*DATA FOR PROCESSING*.
- - - -

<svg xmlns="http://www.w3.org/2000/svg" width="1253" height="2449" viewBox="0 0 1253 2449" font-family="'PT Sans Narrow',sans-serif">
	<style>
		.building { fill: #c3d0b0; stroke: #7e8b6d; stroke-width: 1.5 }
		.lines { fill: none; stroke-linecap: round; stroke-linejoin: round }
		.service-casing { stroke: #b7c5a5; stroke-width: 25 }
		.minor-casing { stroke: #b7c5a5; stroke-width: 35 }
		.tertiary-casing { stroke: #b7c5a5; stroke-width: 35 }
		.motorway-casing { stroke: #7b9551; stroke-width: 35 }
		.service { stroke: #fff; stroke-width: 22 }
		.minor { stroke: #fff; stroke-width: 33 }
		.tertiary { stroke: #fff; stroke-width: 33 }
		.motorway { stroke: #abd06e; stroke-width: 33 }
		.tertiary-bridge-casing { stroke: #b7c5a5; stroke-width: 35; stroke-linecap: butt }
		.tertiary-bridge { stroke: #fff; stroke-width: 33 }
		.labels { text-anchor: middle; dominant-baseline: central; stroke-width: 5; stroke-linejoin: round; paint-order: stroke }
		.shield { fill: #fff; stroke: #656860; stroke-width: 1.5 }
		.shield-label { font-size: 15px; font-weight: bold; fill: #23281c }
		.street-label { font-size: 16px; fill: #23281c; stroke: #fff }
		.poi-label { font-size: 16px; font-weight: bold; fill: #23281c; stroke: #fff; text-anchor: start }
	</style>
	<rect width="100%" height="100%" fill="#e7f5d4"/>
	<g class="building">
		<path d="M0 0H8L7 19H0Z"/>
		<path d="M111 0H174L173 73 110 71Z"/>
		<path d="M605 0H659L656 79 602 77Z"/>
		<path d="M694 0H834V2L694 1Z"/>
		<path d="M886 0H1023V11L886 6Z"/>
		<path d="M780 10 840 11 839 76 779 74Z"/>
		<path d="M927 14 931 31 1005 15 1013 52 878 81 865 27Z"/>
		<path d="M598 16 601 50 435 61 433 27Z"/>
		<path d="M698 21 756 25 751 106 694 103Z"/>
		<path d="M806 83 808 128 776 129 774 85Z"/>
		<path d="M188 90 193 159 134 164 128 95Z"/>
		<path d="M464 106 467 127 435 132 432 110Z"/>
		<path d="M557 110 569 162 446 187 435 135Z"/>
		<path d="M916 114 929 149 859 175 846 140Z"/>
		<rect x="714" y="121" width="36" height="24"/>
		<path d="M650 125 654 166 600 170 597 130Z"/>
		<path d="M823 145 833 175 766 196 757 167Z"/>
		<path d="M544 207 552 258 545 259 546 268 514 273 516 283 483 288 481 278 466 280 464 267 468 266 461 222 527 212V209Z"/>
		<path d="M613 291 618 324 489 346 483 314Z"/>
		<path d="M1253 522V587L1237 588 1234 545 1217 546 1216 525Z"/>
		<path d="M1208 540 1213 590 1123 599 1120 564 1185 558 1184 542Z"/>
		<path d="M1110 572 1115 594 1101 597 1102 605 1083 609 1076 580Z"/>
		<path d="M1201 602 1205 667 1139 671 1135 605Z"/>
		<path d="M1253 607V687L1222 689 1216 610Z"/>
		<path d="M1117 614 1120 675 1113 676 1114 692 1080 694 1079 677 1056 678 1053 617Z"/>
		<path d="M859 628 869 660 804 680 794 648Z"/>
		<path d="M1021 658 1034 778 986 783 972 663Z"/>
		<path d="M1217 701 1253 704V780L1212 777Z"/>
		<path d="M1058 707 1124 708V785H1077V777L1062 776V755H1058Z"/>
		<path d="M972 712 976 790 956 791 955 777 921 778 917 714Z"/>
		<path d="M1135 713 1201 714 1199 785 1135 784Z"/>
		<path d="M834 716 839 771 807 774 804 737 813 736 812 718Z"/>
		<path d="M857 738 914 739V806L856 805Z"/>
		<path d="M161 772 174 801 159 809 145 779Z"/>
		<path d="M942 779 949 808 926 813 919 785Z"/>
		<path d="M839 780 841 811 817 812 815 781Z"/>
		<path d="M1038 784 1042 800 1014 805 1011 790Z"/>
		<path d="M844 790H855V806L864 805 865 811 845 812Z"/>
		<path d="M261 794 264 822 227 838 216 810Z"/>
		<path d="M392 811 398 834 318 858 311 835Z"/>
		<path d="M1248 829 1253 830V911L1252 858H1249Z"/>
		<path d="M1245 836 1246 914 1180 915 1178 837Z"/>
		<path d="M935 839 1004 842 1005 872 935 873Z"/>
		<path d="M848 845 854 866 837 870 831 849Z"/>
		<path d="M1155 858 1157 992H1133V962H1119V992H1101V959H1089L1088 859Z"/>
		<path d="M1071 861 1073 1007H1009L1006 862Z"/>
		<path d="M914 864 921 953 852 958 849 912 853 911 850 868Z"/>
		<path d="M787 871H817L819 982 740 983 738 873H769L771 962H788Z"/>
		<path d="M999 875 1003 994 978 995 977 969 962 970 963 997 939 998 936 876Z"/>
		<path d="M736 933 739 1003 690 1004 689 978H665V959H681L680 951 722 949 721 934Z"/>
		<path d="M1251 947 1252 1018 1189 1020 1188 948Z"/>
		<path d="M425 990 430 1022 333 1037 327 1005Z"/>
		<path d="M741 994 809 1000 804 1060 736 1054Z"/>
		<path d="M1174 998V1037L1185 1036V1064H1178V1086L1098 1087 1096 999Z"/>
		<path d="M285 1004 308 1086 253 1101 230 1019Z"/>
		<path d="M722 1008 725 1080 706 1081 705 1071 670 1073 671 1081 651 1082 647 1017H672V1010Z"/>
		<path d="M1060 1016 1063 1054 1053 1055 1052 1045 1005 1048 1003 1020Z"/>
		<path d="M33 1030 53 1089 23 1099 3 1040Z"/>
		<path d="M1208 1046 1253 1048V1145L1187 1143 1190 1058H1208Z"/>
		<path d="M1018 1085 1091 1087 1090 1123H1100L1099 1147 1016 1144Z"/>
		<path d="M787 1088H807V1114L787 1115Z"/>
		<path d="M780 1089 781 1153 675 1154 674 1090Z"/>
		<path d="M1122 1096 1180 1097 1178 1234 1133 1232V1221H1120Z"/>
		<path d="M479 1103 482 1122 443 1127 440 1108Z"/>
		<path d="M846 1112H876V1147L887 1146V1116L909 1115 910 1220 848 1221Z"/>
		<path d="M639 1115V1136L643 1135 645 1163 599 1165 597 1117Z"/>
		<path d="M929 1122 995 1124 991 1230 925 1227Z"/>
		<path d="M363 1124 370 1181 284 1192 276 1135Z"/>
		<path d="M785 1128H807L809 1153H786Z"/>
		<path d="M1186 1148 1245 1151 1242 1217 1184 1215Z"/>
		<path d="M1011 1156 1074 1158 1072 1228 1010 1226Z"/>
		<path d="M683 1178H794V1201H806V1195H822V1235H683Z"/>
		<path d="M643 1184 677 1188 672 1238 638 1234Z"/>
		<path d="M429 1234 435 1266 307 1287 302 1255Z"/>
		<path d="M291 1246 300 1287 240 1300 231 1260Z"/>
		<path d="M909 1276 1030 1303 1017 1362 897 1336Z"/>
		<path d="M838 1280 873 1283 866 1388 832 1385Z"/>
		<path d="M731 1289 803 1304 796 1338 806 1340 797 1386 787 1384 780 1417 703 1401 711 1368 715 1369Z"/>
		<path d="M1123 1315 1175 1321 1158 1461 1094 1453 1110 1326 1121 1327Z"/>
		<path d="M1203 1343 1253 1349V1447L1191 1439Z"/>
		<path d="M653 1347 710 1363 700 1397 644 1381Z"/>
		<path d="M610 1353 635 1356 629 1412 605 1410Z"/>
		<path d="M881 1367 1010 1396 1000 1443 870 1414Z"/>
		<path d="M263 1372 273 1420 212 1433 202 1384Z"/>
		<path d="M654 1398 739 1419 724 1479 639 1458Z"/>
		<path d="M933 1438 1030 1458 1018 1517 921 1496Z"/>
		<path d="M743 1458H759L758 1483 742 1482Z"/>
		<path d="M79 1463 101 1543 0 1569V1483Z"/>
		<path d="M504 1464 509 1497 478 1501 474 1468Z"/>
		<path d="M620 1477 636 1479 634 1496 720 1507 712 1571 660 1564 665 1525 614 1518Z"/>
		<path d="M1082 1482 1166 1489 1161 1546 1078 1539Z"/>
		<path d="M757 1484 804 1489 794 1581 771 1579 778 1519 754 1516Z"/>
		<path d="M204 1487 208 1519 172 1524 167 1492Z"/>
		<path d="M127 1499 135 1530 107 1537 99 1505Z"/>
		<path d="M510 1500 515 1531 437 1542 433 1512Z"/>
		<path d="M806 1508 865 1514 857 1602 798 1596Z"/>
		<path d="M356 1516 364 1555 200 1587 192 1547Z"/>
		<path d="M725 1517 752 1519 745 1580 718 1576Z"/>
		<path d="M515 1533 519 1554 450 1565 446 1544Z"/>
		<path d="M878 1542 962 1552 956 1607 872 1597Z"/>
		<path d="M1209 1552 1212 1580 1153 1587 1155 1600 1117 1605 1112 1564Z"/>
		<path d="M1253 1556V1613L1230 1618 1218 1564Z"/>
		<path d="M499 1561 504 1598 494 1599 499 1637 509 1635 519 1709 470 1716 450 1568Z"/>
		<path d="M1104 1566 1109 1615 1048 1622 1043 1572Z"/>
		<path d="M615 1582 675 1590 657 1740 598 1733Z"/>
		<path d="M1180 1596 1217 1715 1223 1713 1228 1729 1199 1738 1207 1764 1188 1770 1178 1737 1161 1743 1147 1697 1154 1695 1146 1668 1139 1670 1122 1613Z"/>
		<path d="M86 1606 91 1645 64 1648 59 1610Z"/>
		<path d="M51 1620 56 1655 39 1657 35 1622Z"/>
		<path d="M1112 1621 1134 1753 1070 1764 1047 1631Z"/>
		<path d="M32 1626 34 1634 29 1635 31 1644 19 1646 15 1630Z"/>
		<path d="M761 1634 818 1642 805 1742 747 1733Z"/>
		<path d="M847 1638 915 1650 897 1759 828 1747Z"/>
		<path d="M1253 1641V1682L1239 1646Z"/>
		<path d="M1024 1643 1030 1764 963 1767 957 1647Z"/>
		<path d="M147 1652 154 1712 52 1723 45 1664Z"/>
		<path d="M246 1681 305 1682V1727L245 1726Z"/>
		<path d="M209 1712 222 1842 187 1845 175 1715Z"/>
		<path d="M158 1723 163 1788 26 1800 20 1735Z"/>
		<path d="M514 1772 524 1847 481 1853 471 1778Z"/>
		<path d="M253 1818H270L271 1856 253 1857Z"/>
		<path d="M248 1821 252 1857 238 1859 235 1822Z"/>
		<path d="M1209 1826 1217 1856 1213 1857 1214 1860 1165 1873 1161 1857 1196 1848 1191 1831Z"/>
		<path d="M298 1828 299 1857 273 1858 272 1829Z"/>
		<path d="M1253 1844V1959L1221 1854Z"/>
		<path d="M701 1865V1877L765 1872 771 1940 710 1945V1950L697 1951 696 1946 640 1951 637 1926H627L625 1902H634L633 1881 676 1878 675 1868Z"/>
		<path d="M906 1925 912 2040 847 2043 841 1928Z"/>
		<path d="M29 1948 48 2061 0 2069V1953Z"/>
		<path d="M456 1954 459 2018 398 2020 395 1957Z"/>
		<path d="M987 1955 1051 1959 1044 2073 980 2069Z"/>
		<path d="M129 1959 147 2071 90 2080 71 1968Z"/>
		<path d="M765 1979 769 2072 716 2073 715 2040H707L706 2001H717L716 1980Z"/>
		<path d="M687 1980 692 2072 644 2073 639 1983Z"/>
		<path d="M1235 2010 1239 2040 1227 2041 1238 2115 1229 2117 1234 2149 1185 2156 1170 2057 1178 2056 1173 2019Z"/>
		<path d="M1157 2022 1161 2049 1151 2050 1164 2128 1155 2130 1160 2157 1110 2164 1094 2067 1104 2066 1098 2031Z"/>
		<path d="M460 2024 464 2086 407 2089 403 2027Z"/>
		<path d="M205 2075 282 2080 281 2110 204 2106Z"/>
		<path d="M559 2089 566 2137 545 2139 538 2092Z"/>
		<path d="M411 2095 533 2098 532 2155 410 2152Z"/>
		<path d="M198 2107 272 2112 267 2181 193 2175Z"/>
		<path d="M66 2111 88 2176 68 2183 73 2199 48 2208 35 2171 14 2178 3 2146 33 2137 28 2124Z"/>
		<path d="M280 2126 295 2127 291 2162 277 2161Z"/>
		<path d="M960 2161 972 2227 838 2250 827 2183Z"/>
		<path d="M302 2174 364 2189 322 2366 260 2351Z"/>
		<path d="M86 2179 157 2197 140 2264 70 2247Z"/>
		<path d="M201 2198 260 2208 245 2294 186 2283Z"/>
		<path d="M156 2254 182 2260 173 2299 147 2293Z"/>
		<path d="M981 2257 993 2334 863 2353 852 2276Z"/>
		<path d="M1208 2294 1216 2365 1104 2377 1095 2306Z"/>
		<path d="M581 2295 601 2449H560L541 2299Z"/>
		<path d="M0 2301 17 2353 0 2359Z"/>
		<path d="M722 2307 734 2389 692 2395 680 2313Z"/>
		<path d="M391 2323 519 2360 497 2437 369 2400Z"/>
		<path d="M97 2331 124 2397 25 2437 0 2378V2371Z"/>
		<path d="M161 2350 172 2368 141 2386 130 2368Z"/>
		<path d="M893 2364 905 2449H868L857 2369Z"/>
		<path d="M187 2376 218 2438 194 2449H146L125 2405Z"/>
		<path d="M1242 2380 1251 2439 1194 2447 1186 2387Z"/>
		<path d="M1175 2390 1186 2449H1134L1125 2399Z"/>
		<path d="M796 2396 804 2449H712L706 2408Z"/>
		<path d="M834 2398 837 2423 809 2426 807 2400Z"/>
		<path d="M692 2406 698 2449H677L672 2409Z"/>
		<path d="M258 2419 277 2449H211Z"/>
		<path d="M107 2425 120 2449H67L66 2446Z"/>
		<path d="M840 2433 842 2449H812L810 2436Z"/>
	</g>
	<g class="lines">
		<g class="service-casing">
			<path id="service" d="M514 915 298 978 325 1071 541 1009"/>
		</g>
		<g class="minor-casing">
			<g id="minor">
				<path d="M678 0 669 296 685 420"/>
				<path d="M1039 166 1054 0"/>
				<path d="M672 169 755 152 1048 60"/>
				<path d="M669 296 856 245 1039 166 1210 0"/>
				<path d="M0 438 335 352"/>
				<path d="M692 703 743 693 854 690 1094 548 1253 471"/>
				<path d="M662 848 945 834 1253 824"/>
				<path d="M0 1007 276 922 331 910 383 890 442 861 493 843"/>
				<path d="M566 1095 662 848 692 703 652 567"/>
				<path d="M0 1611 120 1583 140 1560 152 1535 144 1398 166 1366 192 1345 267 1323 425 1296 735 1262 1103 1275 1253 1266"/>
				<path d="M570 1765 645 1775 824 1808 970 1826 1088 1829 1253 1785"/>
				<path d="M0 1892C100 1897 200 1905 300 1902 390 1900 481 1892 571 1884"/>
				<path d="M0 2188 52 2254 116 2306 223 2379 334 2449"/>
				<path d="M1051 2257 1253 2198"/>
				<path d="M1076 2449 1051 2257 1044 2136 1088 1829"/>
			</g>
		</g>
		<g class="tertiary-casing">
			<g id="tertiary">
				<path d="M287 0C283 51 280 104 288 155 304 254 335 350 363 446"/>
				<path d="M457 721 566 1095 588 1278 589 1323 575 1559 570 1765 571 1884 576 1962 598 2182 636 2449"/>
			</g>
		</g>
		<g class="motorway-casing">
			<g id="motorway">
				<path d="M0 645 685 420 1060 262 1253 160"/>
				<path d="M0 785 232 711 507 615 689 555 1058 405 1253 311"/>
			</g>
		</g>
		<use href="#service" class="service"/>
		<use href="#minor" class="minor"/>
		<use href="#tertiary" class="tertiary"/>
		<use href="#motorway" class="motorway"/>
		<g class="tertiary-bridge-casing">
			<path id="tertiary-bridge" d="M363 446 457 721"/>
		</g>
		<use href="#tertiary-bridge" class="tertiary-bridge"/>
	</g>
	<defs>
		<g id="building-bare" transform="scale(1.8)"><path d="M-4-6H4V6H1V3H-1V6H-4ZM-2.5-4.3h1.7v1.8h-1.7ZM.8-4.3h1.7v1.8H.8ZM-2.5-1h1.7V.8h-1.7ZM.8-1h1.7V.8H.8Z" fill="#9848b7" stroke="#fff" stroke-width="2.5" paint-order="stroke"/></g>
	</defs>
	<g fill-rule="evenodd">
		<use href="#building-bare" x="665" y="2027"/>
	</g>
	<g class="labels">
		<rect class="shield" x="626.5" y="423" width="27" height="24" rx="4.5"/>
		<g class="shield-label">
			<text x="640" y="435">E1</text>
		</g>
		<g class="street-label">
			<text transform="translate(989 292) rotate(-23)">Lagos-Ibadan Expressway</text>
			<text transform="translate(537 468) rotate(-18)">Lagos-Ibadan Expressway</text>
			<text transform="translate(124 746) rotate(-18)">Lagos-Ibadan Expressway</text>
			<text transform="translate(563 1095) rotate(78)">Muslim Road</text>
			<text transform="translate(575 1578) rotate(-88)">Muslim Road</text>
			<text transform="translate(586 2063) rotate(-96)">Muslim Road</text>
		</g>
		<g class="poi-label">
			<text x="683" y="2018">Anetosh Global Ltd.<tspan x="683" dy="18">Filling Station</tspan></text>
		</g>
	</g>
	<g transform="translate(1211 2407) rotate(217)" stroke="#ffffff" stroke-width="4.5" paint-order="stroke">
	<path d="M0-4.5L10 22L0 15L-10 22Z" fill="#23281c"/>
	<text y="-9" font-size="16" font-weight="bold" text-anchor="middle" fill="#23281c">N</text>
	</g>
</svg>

- - - -

*TASK GOAL*. In the entries above, find each line containing the string "middle" and copy it.

*TASK SOLUTION*.
		.labels { text-anchor: middle; dominant-baseline: central; stroke-width: 5; stroke-linejoin: round; paint-order: stroke }
	<text y="-9" font-size="16" font-weight="bold" text-anchor="middle" fill="#23281c">N</text>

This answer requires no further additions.